I keep hearing some mothers complaining about how naughty their kids are comparing to mine, and they or their hubbies will go crazy taking of their babies alone. Huh? How come parents nowadays are so scared of their own fresh and blood? Like my hubby said, if don’t want to take care, then don’t give birth. But many still give birth for the sake for having kids.
I’m not a saint, I have my hard time too. I’ll raise my voice too if Justin’s driving me crazy, but I’ll make sure that I don’t lose my calm unnecessary and frequently. I don’t want my kids to remember me as a mother who screams a lot! So, if I raise my voice, I’ll make sure I say sorry to my kids. I don’t want to lecture my kids in public, if Justin’s really naughty, I try to talk nicely to him. I don’t know, I’ve seem parents hitting their kids in public without taking care of the children’s feelings, and I think it’s inappropriate. If want to scold, do it back home, please.

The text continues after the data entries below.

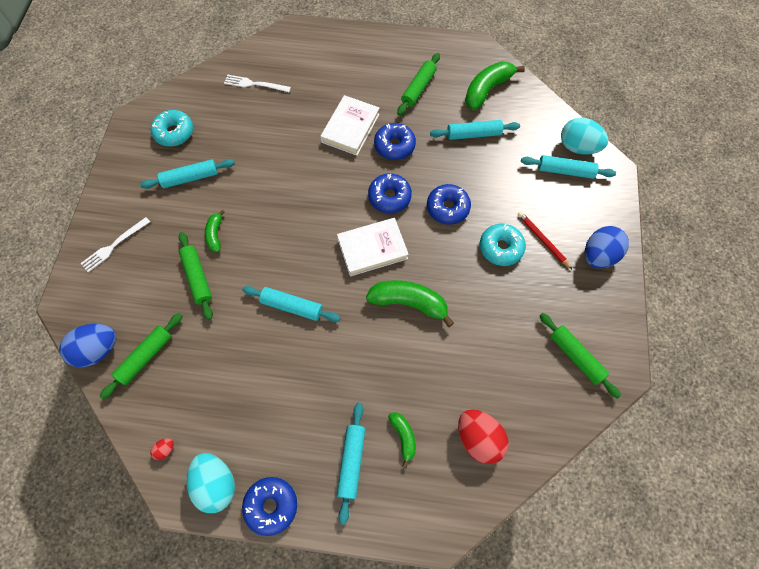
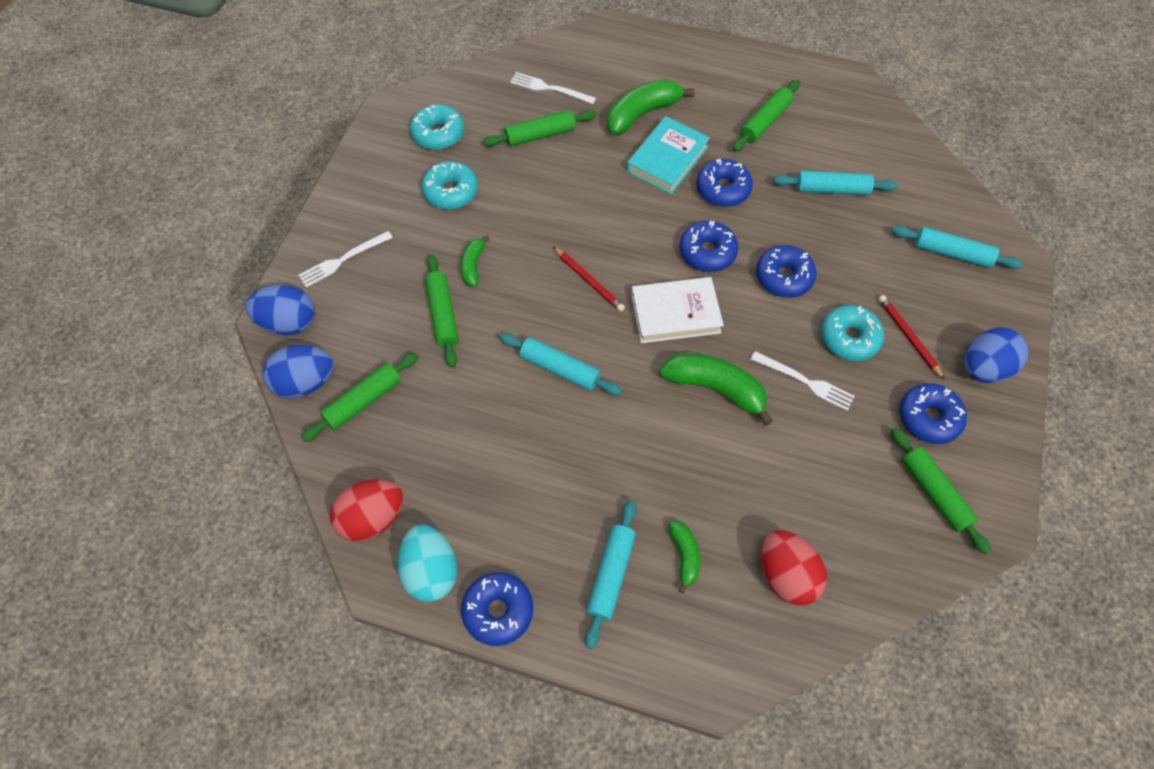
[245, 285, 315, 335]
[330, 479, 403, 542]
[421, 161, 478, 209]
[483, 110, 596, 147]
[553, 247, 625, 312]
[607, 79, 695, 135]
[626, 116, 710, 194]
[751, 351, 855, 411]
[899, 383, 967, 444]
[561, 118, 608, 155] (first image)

It’s my choice to have 2 kids with a closer gap, and there’re some sacrifices to be made sometimes. Like I don’t go out dinner with friends anymore, unless my kids are going along. I don’t want to miss our bedtime routine where we read, play, sing and laugh together before heading the sack. Some said that I can do it the next day, so why bother? Well, to us adults, it may not seems important. But to Justin and Isabelle, it’s a big deal to them. Justin likes to play and read with hubby and I around 9pm, it’s already a habit to him. Isabelle sleeps early, and she needs me to be there with her. I don’t agree when I hear comments like “you’re so cham, have to stick at home, I pity you!” For god’s sake, what is so pity about making my kids my first priority?
A decade later on, both Justin and Isabelle will be growing up and they might not want us to read them bedtime story. But those memories of mommy and papa being by their sides when they’re younger will be strongly imprinted on their minds.
BTW, I’m the type who drag my kids along wherever I go, if possible. We’re going to Genting again next month, and to Sarawak in October. At first, Isabelle won’t be joining us to Sarawak as we’re concerned with the hand, foot and mouth disease there. But now, we have made up our minds that we better bring her along. She’s on breastmilk exclusively, and is very attached to me. I don’t want her to cry like hell looking for me later. Even if a lot of my friends would rather travel without their kids, as they think kids are “ma huan” or still want to “pat toh”, I’d rather bring mine along.
That’s why I’m an indo maid material while they’re sui lai lai(s). Ha!